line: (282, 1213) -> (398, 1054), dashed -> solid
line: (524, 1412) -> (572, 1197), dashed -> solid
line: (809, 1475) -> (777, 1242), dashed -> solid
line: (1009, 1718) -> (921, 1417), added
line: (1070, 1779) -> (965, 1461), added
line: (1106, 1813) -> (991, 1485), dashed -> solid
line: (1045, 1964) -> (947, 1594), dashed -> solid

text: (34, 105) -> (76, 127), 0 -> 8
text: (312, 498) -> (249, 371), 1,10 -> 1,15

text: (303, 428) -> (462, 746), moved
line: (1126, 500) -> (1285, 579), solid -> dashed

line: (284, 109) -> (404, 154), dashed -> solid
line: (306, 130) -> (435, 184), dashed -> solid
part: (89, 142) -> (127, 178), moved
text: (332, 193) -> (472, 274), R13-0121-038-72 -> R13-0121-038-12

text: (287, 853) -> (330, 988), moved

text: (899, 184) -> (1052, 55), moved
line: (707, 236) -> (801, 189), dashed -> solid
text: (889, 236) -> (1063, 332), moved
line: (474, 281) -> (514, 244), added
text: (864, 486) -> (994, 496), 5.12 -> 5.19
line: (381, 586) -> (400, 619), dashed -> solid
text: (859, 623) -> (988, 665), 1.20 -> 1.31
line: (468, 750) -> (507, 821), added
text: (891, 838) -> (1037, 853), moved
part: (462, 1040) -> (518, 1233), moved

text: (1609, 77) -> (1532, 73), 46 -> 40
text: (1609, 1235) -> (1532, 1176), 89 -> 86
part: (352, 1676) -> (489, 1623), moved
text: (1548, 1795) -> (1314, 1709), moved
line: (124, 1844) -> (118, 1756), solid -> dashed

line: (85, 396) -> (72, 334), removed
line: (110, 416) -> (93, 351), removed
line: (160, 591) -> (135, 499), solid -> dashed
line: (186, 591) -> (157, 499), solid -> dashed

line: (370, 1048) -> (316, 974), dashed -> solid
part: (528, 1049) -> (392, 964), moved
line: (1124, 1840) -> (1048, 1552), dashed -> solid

### What is being asked
Recopy the entries above in their entirety, exactly.

### Answer for the task
line: (282, 1213) -> (398, 1054), dashed -> solid
line: (524, 1412) -> (572, 1197), dashed -> solid
line: (809, 1475) -> (777, 1242), dashed -> solid
line: (1009, 1718) -> (921, 1417), added
line: (1070, 1779) -> (965, 1461), added
line: (1106, 1813) -> (991, 1485), dashed -> solid
line: (1045, 1964) -> (947, 1594), dashed -> solid

text: (34, 105) -> (76, 127), 0 -> 8
text: (312, 498) -> (249, 371), 1,10 -> 1,15

text: (303, 428) -> (462, 746), moved
line: (1126, 500) -> (1285, 579), solid -> dashed

line: (284, 109) -> (404, 154), dashed -> solid
line: (306, 130) -> (435, 184), dashed -> solid
part: (89, 142) -> (127, 178), moved
text: (332, 193) -> (472, 274), R13-0121-038-72 -> R13-0121-038-12

text: (287, 853) -> (330, 988), moved

text: (899, 184) -> (1052, 55), moved
line: (707, 236) -> (801, 189), dashed -> solid
text: (889, 236) -> (1063, 332), moved
line: (474, 281) -> (514, 244), added
text: (864, 486) -> (994, 496), 5.12 -> 5.19
line: (381, 586) -> (400, 619), dashed -> solid
text: (859, 623) -> (988, 665), 1.20 -> 1.31
line: (468, 750) -> (507, 821), added
text: (891, 838) -> (1037, 853), moved
part: (462, 1040) -> (518, 1233), moved

text: (1609, 77) -> (1532, 73), 46 -> 40
text: (1609, 1235) -> (1532, 1176), 89 -> 86
part: (352, 1676) -> (489, 1623), moved
text: (1548, 1795) -> (1314, 1709), moved
line: (124, 1844) -> (118, 1756), solid -> dashed

line: (85, 396) -> (72, 334), removed
line: (110, 416) -> (93, 351), removed
line: (160, 591) -> (135, 499), solid -> dashed
line: (186, 591) -> (157, 499), solid -> dashed

line: (370, 1048) -> (316, 974), dashed -> solid
part: (528, 1049) -> (392, 964), moved
line: (1124, 1840) -> (1048, 1552), dashed -> solid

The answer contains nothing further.